President’s 100 adopts selective recruitment

Senior Seth Furman has been walking backward as a President’s 100 (P100) tour guide since his freshman year.

“The secret is walking on the toes of your feet,” he said. “If you walk on your heels, you’ll fall over; if you walk on your toes, you have complete control of your body. That’s a little P100 trick.”

P100, a group of students who serve as ambassadors and tour guides for the University of Miami, is about more than walking backward.

Despite its name, P100 actually has more than 100 members. This year, the organization is adapting to make the program more competitive in hopes of staying true to its name.

Assistant Director of Admissions Jeffrey Jenkins is one of the admissions officers who works closely with P100.

“Philosophically speaking, we are getting back to what it means to be an ambassador, not just a tour guide, even though that’s a big part of it,” he said.

Jenkins explained the benefits of keeping the organization smaller and more selective.

“We would like to be a strong group of representatives for the university, and I think our selectivity plays into that,” he said. “As with any student organization, we want to feel a sense of purpose, mission and ownership with what we do, and I think having a smaller group helps to contribute to that, at least for us.”

This selectivity will start to play out in the next few months, as some of the 200 applicants who applied this fall will begin the interview process.

In addition to a written application, interested students must also take part in two interviews.

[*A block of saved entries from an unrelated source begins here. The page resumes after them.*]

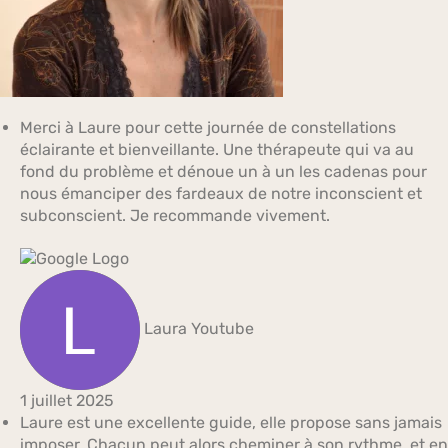
Merci à Laure pour cette journée de constellations
éclairante et bienveillante. Une thérapeute qui va au
fond du problème et dénoue un à un les cadenas pour
nous émanciper des fardeaux de notre inconscient et
subconscient. Je recommande vivement.
Laura Youtube
1 juillet 2025
Laure est une excellente guide, elle propose sans jamais
imposer. Chacun peut alors cheminer à son rythme, et en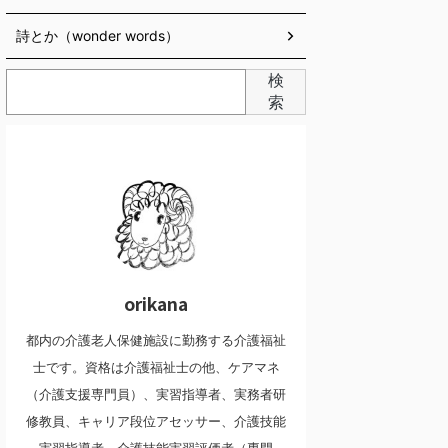
詩とか（wonder words）
検
索
orikana
都内の介護老人保健施設に勤務する介護福祉
士です。資格は介護福祉士の他、ケアマネ
（介護支援専門員）、実習指導者、実務者研
修教員、キャリア段位アセッサー、介護技能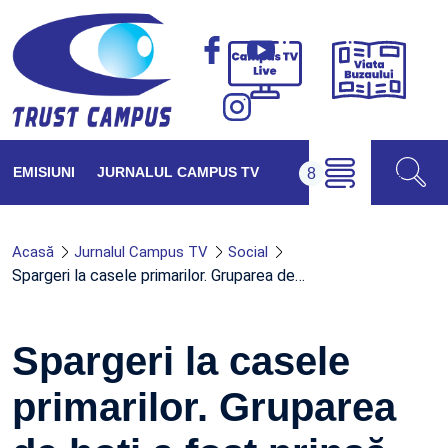
Viața
Campus
Buzăul
TV
Live
EMISIUNI
JURNALUL CAMPUS TV
Acasă
Jurnalul Campus TV
Social
Spargeri la casele primarilor. Gruparea de…
Spargeri la casele
primarilor. Gruparea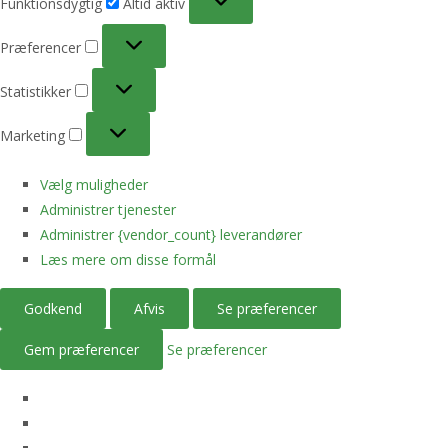
Funktionsdygtig
Altid aktiv
Præferencer
Præferencer
Statistikker
Statistikker
Marketing
Marketing
Vælg muligheder
Administrer tjenester
Administrer {vendor_count} leverandører
Læs mere om disse formål
Godkend
Afvis
Se præferencer
Gem præferencer
Se præferencer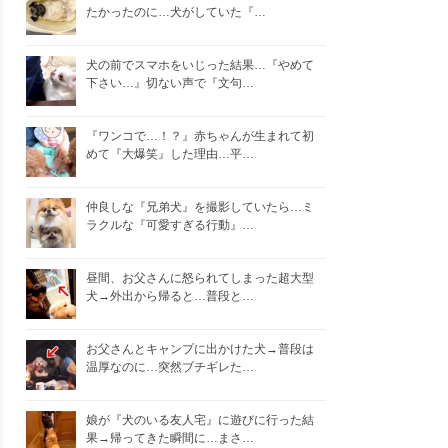
たかったのに…犬がしていた『…
犬の前でスマホをいじった結果…『やめて
下さい…』切ない声で『文句…
『ワンコで…！？』赤ちゃんが生まれて初
めて『大爆笑』した理由…平…
仲良しな『兄弟犬』を撮影していたら…ミ
ラクルな『可愛すぎる行動』…
昼間、お父さんに怒られてしまった超大型
犬→外出から帰ると…普段と…
お父さんとキャンプに出かけた犬→普段は
温厚なのに…突然ブチギレた…
娘が『犬のいる友人宅』に遊びに行った結
果→帰ってきた瞬間に…まさ…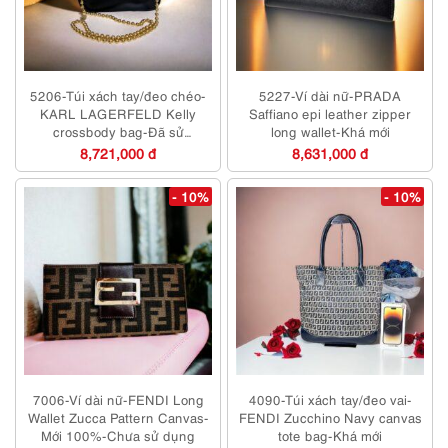
5206-Túi xách tay/đeo chéo-
5227-Ví dài nữ-PRADA
KARL LAGERFELD Kelly
Saffiano epi leather zipper
crossbody bag-Đã sử
long wallet-Khá mới
dụng/Khá mới
8,721,000 đ
8,631,000 đ
- 10%
- 10%
7006-Ví dài nữ-FENDI Long
4090-Túi xách tay/đeo vai-
Wallet Zucca Pattern Canvas-
FENDI Zucchino Navy canvas
Mới 100%-Chưa sử dụng
tote bag-Khá mới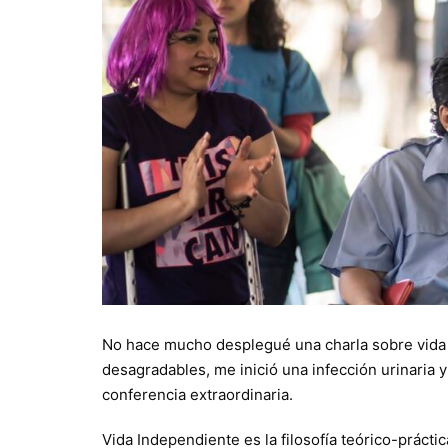
No hace mucho desplegué una charla sobre vida
desagradables, me inició una infección urinaria y
conferencia extraordinaria.
Vida Independiente es la filosofía teórico-prácti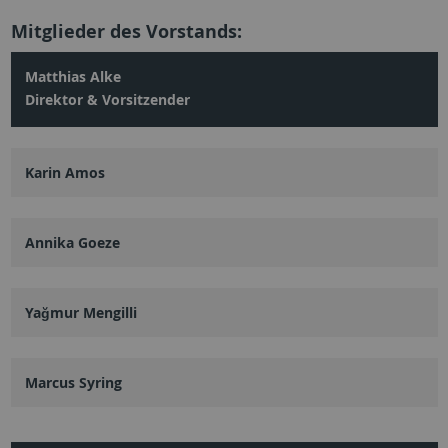
Mitglieder des Vorstands:
Matthias Alke
Direktor & Vorsitzender
Karin Amos
Annika Goeze
Yağmur Mengilli
Marcus Syring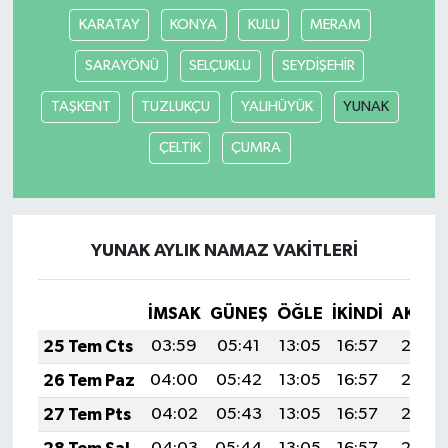
KARATAY
KONYA
KULU
MERAM
SARAYÖNÜ
SELÇUKLU
SEYDİŞEHİR
TAŞKENT
TUZLUKÇU
YALIHÜYÜK
YUNAK
ÇELTİK
ÇUMRA
YUNAK AYLIK NAMAZ VAKITLERI
İMSAK
GÜNEŞ
ÖĞLE
İKINDI
AKŞA
25 Tem Cts
03:59
05:41
13:05
16:57
20:18
26 Tem Paz
04:00
05:42
13:05
16:57
20:18
27 Tem Pts
04:02
05:43
13:05
16:57
20:17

One is an oral presentation in front of a group, the other a two-on-one interview with an admissions officer and an advisory board member.

Senior Michelle Chang, who has been on P100 for all three years she was at UM, said that the interview process helps them pinpoint characteristics necessary to be a member, or a “P.” These qualities include being reliable and comfortable speaking in front of people, having a good work ethic and displaying oneself as approachable and friendly.

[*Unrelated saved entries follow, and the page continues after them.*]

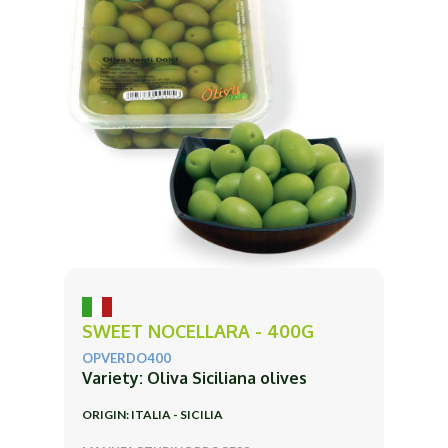
SWEET NOCELLARA - 400G
OPVERDO400
Variety: Oliva Siciliana olives
ORIGIN: ITALIA - SICILIA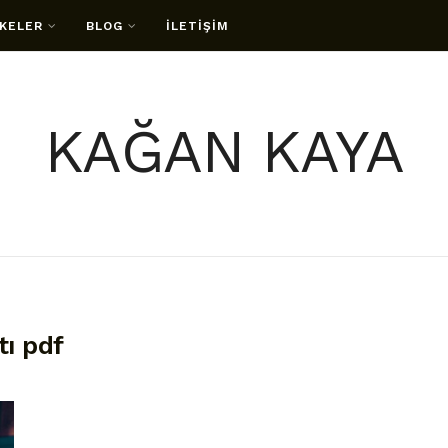
KELER
BLOG
İLETİŞİM
KAĞAN KAYA
tı pdf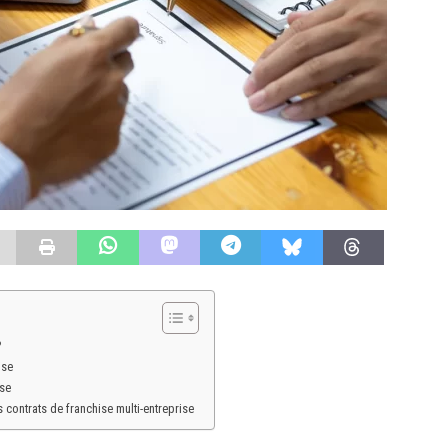
?
ise
ise
s contrats de franchise multi-entreprise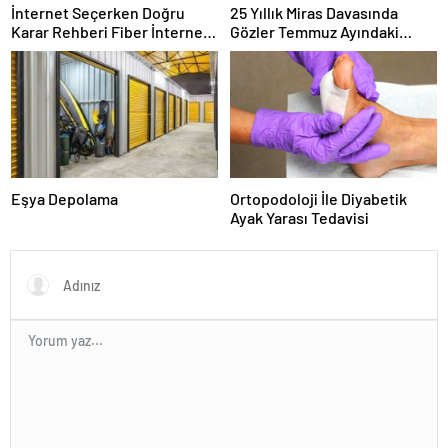
İnternet Seçerken Doğru
25 Yıllık Miras Davasında
Karar Rehberi Fiber İnternet
Gözler Temmuz Ayındaki
ve Ev İnterneti
Karar Duruşmasına Çevrildi
Eşya Depolama
Ortopodoloji İle Diyabetik
Ayak Yarası Tedavisi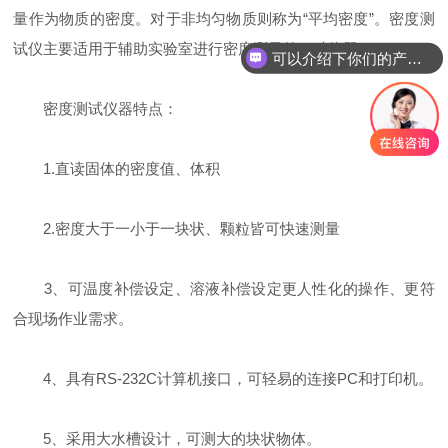
量作为物质的密度。对于非均匀物质则称为“平均密度”。密度测
试仪主要适用于辅助实验室进行密度测量的一种仪器。
可以介绍下你们的产品么？
密度测试仪器特点：
1.直读固体的密度值、体积
2.密度大于一小于一块状、颗粒皆可快速测量
3、可温度补偿设定、溶液补偿设定更人性化的操作、更符
合现场作业需求。
4、具有RS-232C计算机接口，可轻易的连接PC和打印机。
5、采用大水槽设计，可测大的块状物体。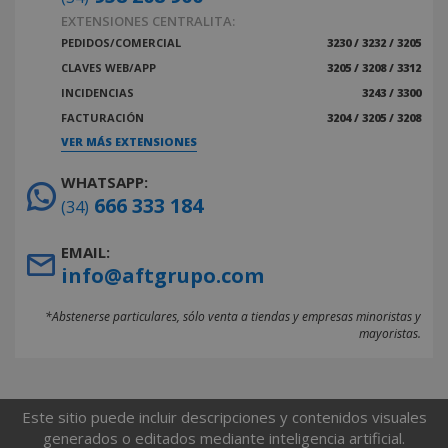
EXTENSIONES CENTRALITA:
PEDIDOS/COMERCIAL
3230 / 3232 / 3205
CLAVES WEB/APP
3205 / 3208 / 3312
INCIDENCIAS
3243 / 3300
FACTURACIÓN
3204 / 3205 / 3208
VER MÁS EXTENSIONES
WHATSAPP:
666 333 184
(34)
EMAIL:
info@aftgrupo.com
*Abstenerse particulares, sólo venta a tiendas y empresas minoristas y
mayoristas.
Este sitio puede incluir descripciones y contenidos visuales
generados o editados mediante inteligencia artificial.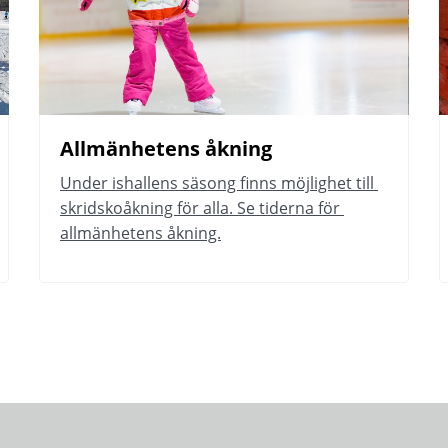
Allmänhetens åkning
Under ishallens säsong finns möjlighet till 
skridskoåkning för alla. Se tiderna för 
allmänhetens åkning.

“Being a tour guide, you really have to know the information and love UM,” she said.

Recently, each of the ten advisory board members were assigned a specific role. Whereas admissions officers have played a larger role in the past, this change is meant to give students more responsibility within the organization.

Senior Stephanie Schwartz’s role is “points chair,” which means she keeps track of the points P100s earn when they complete a tour, work at open house events or assist with other activities. This point system also works to keep members accountable.

Schwartz said that being a good tour guide is about more than just memorizing facts about the university.

“The tours are a lot of personal experiences and life experience, it’s not always just numbers and facts,” she said. “Usually we try to stray from that because we want to give people a look inside the life of a student. So, when we pass the lake I’ll talk about the boat burning because it’s my favorite part of homecoming.”

Furman, another member of the advisory board, said that tour captains were assigned for the first time this year. They take attendance before the tour and make sure all the guides are present and mingling with students and parents beforehand.

He also said that each student will be required to give one “special tour,” which is usually composed of a group of students who attend the tour with a school or program, rather than with their parents.

Furman thinks the organization plays an essential role on campus.

“I always tell people that P100 is the most important student organization on campus because if it’s not good, you have no other student organization on campus because no one wants to come here,” he said.